The US dollar gained against most major currencies on Thursday, with the USDX up by another 0.74% after hitting 11-week lows earlier this month. The move came as Trump on Thursday reaffirmed that, on March 4th, the U.S. will enact a 25% tariff on Mexican and Canadian imports and a 10% tariff on Chinese goods, citing concerns over fentanyl and other illegal drug inflows. Thursday’s U.S. GDP release showed the U.S. economy grew at an annualized rate of 2.3%, as predicted. However, this is a decrease from the prior period's 3.1% growth, suggesting a deceleration in economic expansion.
A sharp sell-off on Wall Street, triggered by Nvidia's stock decline, was followed by a decline in the Japan 225 to its lowest point since mid-September 2024. This occurred as investors also digested Tokyo's February inflation figures, which showed core inflation slowing to 2.2%.
Wall Street suffered a sharp decline on Thursday, primarily due to Nvidia's sharp 8.5% stock decline, despite surpassing earnings expectations. Concerns regarding shrinking profit margins and AI chip market challenges were the main factors. The anticipation of upcoming inflation data further contributed to investor caution.
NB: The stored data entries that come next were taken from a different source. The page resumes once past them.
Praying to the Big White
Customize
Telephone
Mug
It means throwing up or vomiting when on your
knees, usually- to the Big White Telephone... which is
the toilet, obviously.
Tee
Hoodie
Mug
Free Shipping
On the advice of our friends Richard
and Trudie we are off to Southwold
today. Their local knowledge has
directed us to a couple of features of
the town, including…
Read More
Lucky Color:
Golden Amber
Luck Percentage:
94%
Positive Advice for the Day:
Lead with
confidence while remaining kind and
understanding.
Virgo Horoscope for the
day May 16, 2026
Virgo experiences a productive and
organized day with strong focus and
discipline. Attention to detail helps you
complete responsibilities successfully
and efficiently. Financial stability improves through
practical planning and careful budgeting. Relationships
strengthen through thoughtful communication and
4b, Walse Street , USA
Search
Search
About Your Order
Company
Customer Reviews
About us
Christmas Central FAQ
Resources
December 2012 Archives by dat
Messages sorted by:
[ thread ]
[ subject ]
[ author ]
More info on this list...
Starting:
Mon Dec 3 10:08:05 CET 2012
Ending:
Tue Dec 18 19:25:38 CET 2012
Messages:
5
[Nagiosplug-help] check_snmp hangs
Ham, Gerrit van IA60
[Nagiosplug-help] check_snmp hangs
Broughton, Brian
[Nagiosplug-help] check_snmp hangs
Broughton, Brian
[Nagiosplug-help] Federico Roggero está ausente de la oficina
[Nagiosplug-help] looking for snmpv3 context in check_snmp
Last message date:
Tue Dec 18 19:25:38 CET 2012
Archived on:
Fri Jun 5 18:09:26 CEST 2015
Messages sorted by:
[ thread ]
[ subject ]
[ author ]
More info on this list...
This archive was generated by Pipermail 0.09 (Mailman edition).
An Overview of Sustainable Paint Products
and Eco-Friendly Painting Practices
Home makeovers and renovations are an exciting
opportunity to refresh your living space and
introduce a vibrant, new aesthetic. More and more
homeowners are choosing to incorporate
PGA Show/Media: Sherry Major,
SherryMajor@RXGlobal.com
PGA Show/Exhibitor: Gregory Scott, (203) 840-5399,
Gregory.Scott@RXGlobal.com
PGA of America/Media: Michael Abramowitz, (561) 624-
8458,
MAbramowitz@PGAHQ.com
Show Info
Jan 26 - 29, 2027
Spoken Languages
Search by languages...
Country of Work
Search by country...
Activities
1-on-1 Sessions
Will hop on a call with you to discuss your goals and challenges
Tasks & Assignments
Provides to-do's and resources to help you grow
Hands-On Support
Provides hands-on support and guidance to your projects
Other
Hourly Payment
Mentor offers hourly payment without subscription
The sell-off impacted other tech companies, with Broadcom, AMD, and Salesforce also reporting losses.
Concerns over potential U.S. trade tariffs and a slowing economy triggered a sharp decline in cryptocurrency markets on Friday, with Bitcoin falling below $80,000 and Ethereum also experiencing significant losses, as investors sought safer investment options.
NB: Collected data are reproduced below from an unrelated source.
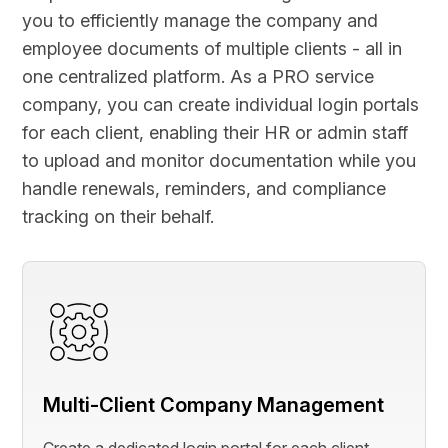
you to efficiently manage the company and
employee documents of multiple clients - all in
one centralized platform. As a PRO service
company, you can create individual login portals
for each client, enabling their HR or admin staff
to upload and monitor documentation while you
handle renewals, reminders, and compliance
tracking on their behalf.
Multi-Client Company Management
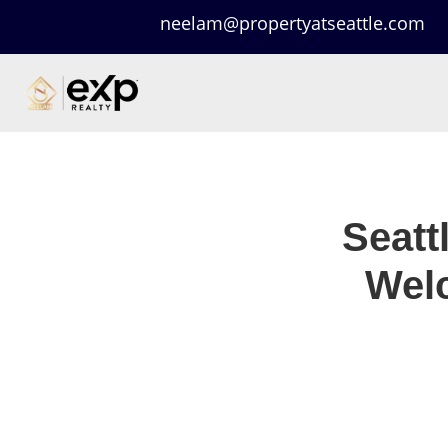
neelam@propertyatseattle.com
Seatt
Welc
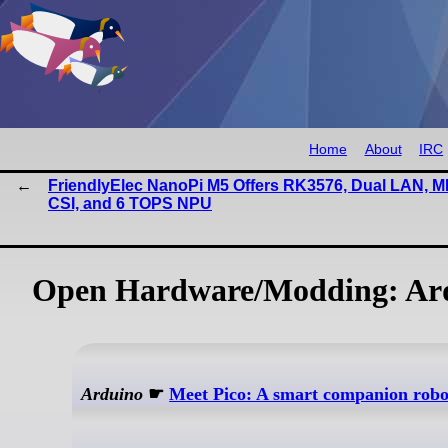
Home
About
IRC
FriendlyElec NanoPi M5 Offers RK3576, Dual LAN, MI
CSI, and 6 TOPS NPU
Open Hardware/Modding: Ard
Arduino
☛
Meet Pico: A smart companion robot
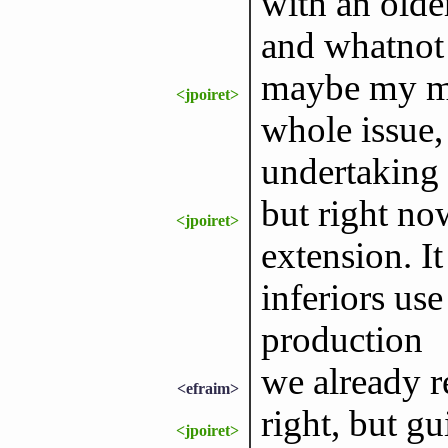
with an olde
and whatnot
maybe my mai
<jpoiret>
whole issue,
undertaking
but right no
<jpoiret>
extension. I
inferiors use 
production
we already r
<efraim>
right, but gu
<jpoiret>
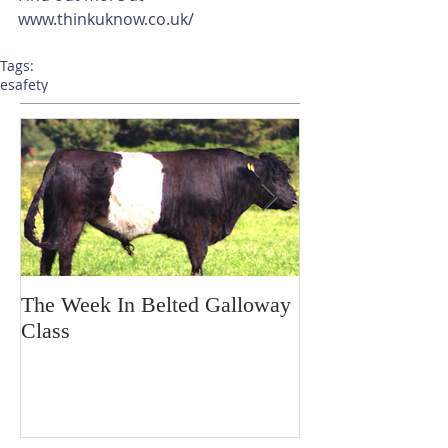
www.thinkuknow.co.uk/
Tags:
esafety
The Week In Belted Galloway
Prayer Station 
Class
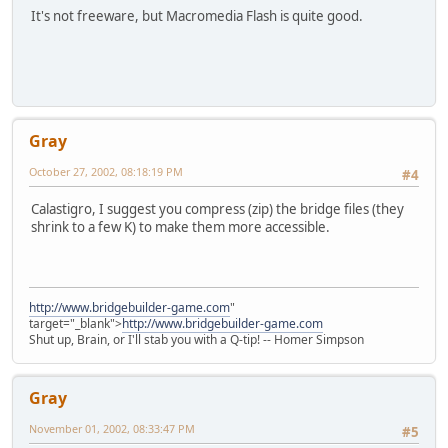
It's not freeware, but Macromedia Flash is quite good.
Gray
October 27, 2002, 08:18:19 PM
#4
Calastigro, I suggest you compress (zip) the bridge files (they
shrink to a few K) to make them more accessible.
http://www.bridgebuilder-game.com
"
target="_blank">
http://www.bridgebuilder-game.com
Shut up, Brain, or I'll stab you with a Q-tip! -- Homer Simpson
Gray
November 01, 2002, 08:33:47 PM
#5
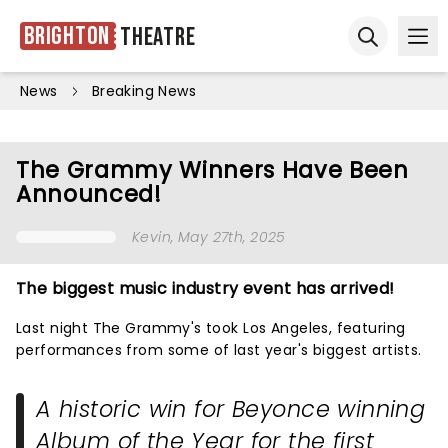
Brighton
Theatre
Ope
Open sear
News
Breaking News
The Grammy Winners Have Been
Announced!
Kevin
, May 27th, 2025
The biggest music industry event has arrived!
Last night The Grammy's took Los Angeles, featuring
performances from some of last year's biggest artists.
A historic win for Beyonce winning
Album of the Year for the first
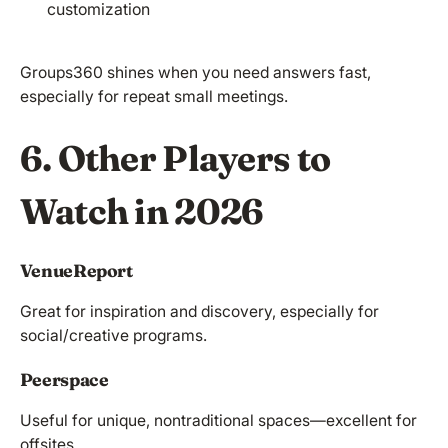
customization
Groups360 shines when you need answers fast,
especially for repeat small meetings.
6. Other Players to
Watch in 2026
VenueReport
Great for inspiration and discovery, especially for
social/creative programs.
Peerspace
Useful for unique, nontraditional spaces—excellent for
offsites.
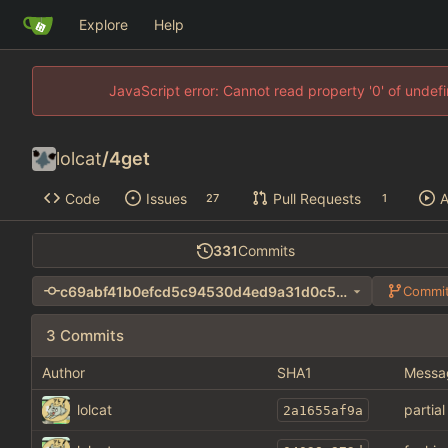
Explore
Help
JavaScript error: Cannot read property '0' of unde
lolcat
/
4get
Code
Issues
Pull Requests
A
27
1
331
Commits
c69abf41b0efcd5c94530d4ed9a31d0c55054435
Commit
3 Commits
Author
SHA1
Messa
lolcat
partia
2a1655af9a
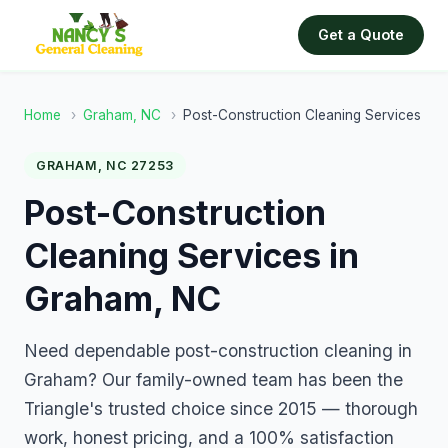
Get a Quote
Home
›
Graham, NC
›
Post-Construction Cleaning Services
GRAHAM, NC 27253
Post-Construction
Cleaning Services in
Graham, NC
Need dependable post-construction cleaning in
Graham? Our family-owned team has been the
Triangle's trusted choice since 2015 — thorough
work, honest pricing, and a 100% satisfaction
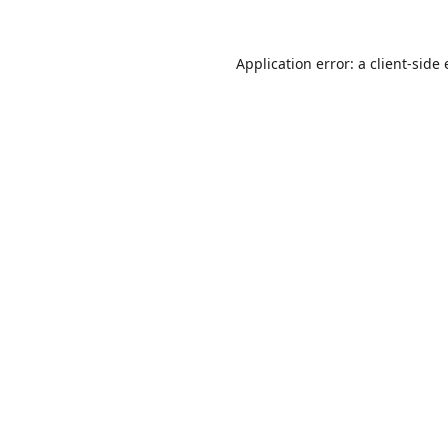
Application error: a
client
-side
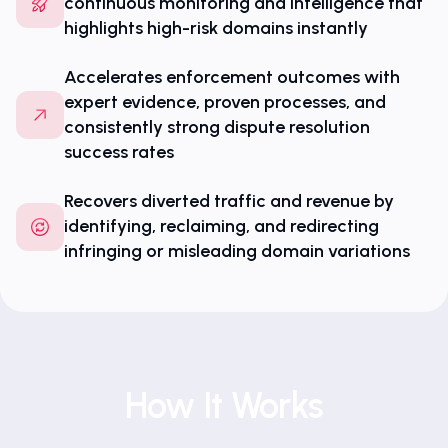
continuous monitoring and intelligence that
highlights high-risk domains instantly
Accelerates enforcement outcomes with
expert evidence, proven processes, and
consistently strong dispute resolution
success rates
Recovers diverted traffic and revenue by
identifying, reclaiming, and redirecting
infringing or misleading domain variations
How It Works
Financial markets are keenly anticipating Friday's U.S. PCE inflation report, as it holds the key to the Federal Reserve's future interest rate policy. While recent economic weakness has sparked speculation about potential rate cuts, the Fed's persistent inflation worries are creating uncertainty. The PCE data, which offers critical insight into consumer spending and price pressures, will be pivotal in shaping market expectations. For Friday, some price action could also be seen upon the release of the German Preliminary CPI, the Chicago PMI, Canada’s GDP and U.S. personal spending and personal income numbers.
WTI Oil
Oil prices surged near 2% on Thursday as concerns over supply disruptions intensified following US President Donald Trump’s decision to revoke Chevron’s license to operate in Venezuela.
Meanwhile, investors remained attentive to potential peace negotiations in Ukraine, which could influence Russian oil supply levels.
The revocation of Chevron’s license means the company can no longer export Venezuelan crude. Should state-owned PDVSA take over these exports, US refineries will be unable to purchase the oil due to existing American sanctions.
During intraday trading, oil prices rose further after Reuters reported that OPEC+ is debating whether to proceed with planned production increases in April or maintain current levels. This uncertainty stems from fresh US sanctions on Venezuela, Iran, and Russia.